I have written on here before about the Gillette Super Speed razors, but mainly the Flare Tip version that was available from 1954 to 1966 and its short lived Red Tip (aggressive) and Blue Tip (mild) derivatives that were available from 1955 to 1959. These are excellent razors with Twist to Open (TTO) mechanisms and they are part of the bedrock of the real shaving movement today.
However they were preceded by a model which is known as the 1940s Super Speed. This was made in small quantities during World War 2, from 1942 to 1945 and production was ramped up in 1946 and kept going till 1954. Interestingly this was one of the razors that saw the introduction of date codes, stamped on the bottom of the razor head, from the third quarter of 1950. These codes run from 1 to 4 for the quarter of production and have a letter for the year. 1950 was V, 1951 was W and 1952 was X, which is of interest to me because an X3 Gillette razor would be my birth razor.
There were two anomalies of 1940s Super Speed production. The first was that when they replaced the standard nickel plating with gold plating they renamed the razor. It became the Milord. The second was the effects of the Korean war. This used up immense quantities of brass for making artillery shells, to such an extent that there was a strategic shortage of brass in 1951 and 1952 which was the worst that America had ever seen. This hit Gillette especially as their razors were mostly nickel plated brass, so they were forced to adapt to the circumstances.

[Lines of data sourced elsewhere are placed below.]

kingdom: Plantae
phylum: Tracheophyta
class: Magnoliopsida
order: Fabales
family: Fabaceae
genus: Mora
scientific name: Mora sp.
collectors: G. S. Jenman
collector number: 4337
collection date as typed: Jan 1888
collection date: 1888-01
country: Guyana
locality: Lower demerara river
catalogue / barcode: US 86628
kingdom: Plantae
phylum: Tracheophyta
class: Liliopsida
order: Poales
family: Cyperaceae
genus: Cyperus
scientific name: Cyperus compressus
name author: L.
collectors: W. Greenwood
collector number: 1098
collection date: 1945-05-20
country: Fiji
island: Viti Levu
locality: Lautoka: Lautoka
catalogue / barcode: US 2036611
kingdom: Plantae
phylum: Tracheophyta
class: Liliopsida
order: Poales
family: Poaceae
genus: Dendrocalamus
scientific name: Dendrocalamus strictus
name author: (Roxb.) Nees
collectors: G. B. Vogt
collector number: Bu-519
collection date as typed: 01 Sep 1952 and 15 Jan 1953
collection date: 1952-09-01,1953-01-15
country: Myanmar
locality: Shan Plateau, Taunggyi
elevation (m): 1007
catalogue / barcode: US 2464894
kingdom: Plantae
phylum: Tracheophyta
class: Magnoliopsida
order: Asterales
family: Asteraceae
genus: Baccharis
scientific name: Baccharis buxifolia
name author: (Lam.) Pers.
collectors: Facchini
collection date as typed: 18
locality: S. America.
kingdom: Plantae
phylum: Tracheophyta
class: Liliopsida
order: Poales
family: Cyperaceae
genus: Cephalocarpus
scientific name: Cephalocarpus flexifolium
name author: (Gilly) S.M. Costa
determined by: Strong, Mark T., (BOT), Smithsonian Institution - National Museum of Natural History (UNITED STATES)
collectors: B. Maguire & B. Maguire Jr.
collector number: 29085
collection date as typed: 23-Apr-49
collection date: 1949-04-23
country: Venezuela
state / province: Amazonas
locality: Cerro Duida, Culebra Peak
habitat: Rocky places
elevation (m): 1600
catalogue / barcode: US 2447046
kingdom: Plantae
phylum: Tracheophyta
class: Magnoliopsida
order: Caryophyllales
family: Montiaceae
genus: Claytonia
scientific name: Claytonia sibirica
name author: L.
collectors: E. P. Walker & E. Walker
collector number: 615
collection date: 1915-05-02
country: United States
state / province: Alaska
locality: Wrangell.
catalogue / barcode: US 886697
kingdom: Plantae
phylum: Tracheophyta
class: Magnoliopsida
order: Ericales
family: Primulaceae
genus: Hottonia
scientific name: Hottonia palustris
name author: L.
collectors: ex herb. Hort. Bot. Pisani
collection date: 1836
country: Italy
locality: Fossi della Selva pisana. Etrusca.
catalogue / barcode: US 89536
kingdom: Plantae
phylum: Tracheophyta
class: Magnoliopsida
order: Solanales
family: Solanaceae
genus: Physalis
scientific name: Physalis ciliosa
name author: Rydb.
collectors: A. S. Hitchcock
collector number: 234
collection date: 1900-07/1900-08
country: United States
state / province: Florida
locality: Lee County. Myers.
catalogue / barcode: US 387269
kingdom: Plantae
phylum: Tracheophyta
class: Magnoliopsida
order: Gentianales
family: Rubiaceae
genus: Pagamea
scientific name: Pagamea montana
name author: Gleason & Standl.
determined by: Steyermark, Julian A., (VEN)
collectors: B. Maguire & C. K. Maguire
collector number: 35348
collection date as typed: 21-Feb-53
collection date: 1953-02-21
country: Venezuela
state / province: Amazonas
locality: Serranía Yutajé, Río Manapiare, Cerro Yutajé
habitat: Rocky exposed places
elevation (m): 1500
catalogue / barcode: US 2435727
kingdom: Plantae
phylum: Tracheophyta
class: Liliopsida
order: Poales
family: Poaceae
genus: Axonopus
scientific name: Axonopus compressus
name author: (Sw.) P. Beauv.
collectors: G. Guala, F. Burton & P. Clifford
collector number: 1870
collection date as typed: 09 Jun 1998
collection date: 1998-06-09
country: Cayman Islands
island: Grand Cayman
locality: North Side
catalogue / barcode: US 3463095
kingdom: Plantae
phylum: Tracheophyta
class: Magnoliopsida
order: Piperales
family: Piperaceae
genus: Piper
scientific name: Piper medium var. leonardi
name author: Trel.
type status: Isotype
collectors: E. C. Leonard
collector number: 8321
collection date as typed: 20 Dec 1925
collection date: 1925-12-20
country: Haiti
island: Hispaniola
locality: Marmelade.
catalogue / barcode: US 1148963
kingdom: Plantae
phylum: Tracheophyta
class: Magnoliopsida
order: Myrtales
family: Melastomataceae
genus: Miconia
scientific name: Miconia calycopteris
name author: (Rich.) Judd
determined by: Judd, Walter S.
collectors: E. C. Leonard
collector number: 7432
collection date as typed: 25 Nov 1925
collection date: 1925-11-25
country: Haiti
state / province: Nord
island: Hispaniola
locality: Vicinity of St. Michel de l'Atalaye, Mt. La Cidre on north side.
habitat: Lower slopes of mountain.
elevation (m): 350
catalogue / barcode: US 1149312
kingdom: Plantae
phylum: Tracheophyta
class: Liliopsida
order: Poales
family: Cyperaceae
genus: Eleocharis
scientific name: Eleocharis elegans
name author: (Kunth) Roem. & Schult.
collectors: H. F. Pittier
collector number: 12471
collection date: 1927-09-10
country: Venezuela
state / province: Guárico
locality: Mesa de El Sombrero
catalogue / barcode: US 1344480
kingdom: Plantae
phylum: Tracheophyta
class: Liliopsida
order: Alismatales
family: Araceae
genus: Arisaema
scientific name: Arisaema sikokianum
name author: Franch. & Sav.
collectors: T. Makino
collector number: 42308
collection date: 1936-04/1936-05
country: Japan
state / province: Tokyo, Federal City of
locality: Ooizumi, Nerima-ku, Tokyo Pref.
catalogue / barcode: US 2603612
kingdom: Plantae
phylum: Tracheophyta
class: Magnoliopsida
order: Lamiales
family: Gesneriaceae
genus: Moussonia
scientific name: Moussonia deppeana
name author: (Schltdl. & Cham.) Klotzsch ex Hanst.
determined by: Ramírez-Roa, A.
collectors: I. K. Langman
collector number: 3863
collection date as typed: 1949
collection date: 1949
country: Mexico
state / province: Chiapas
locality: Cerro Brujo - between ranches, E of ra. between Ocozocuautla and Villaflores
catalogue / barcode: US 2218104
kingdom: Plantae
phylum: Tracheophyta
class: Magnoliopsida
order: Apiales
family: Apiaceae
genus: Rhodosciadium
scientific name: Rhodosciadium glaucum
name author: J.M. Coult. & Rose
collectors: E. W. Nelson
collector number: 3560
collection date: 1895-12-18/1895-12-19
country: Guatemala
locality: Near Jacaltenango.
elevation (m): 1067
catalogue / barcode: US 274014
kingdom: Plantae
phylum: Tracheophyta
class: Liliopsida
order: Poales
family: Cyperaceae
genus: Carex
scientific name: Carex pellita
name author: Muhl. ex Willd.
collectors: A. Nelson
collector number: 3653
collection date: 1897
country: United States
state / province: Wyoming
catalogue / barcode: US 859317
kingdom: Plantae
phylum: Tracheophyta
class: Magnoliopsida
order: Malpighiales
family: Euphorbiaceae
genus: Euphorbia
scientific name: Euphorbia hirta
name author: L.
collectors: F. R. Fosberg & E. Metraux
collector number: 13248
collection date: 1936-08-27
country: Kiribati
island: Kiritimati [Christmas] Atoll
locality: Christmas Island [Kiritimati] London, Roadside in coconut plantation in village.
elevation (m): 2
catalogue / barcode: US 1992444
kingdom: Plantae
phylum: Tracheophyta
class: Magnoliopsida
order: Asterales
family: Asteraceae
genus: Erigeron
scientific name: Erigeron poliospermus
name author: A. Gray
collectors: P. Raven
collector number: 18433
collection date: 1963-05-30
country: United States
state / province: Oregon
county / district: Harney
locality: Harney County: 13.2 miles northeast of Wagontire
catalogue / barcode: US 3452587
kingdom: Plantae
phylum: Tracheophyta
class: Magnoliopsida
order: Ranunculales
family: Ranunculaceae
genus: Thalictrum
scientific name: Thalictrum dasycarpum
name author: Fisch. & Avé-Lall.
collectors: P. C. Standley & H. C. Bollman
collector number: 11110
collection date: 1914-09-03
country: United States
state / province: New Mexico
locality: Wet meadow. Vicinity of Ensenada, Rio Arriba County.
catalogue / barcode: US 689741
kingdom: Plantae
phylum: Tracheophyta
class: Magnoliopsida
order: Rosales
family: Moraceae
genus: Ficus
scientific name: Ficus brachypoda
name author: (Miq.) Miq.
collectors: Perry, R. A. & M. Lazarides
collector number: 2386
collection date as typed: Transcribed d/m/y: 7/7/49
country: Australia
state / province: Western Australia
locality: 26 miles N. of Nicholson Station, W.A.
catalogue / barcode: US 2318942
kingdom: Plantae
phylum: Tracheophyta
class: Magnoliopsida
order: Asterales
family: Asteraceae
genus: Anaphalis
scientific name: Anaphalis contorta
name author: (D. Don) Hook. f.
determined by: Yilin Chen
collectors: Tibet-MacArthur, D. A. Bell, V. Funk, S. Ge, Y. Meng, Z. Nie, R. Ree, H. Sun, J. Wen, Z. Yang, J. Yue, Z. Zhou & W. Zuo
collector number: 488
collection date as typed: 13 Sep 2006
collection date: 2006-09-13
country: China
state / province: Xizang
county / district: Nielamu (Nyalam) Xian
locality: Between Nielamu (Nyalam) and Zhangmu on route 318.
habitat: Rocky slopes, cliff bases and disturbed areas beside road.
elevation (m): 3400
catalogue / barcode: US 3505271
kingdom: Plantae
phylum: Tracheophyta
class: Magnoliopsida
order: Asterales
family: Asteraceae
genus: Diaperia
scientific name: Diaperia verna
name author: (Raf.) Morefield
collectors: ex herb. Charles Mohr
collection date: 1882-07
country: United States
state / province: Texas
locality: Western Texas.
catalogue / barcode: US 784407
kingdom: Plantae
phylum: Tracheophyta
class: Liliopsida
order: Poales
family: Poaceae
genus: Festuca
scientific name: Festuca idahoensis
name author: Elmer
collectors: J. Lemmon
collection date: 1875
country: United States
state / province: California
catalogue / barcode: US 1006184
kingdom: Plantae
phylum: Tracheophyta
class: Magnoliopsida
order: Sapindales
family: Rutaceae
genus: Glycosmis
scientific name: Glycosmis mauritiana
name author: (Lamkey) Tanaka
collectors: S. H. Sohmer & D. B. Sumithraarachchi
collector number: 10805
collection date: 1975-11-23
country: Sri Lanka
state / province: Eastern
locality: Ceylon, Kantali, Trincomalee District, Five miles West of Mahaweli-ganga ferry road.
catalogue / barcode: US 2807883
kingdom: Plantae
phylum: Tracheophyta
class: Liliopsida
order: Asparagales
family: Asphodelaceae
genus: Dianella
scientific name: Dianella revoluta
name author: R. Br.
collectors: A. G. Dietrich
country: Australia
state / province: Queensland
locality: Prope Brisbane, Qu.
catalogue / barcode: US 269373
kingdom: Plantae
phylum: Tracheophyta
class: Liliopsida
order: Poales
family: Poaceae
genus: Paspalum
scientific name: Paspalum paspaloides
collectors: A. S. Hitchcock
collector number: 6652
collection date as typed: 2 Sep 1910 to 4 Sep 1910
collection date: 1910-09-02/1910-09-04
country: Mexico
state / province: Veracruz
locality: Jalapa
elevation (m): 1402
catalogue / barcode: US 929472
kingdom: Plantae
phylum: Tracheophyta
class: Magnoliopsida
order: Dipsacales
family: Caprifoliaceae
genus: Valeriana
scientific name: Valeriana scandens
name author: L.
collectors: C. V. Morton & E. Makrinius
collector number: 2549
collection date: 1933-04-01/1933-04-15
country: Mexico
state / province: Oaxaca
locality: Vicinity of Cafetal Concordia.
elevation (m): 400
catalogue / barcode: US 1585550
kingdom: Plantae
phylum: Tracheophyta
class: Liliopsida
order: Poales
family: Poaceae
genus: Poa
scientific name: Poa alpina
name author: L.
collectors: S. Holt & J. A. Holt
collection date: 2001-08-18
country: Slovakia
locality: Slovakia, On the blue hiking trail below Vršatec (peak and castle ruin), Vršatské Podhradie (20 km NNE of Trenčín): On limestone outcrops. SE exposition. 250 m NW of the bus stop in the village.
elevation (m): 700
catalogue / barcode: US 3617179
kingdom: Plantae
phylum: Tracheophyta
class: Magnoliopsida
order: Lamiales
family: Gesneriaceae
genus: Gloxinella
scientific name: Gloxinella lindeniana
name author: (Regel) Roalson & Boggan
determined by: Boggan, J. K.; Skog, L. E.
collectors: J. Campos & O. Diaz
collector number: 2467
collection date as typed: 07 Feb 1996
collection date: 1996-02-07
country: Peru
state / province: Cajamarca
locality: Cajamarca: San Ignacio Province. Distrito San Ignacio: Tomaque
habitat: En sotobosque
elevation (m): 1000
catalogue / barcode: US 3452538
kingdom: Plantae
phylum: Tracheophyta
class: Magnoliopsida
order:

This is what led to the Black Tip Super Speed, which was only made for these two years. It was made with either a steel handle (the only steel handled razor that Gillette ever made in the USA) or an aluminium handle. On both of these versions the TTO knob at the bottom of the handle was made from black plastic (unlike the later Red Tip and Blue Tip models which had painted metal TTO knobs).
Despite their comparative rarity, interesting history and the fact that they are one of the best shavers Gillette ever made these razors still sell for comparatively low prices. They just aren’t in fashion, which suited me down to the ground when I went hunting for my X3 birth razor Black Tip on eBay. The one I found is a steel handled version in immaculate, almost unused, condition and it cost me just $7.99 (£4.93) and like most of my vintage Gillettes it crossed the Atlantic in a jiffy bag.
B2 Super Speed Red Tip 1956
J4 Super Speed Flare Tip 1964
C1 Super Speed Blue Tip 1957
No code Milord
No code 1940s Super Speed
X3 Super Speed Black Tip 1952
Both the “no code” razors have a notched centre bar so are 1948 or later.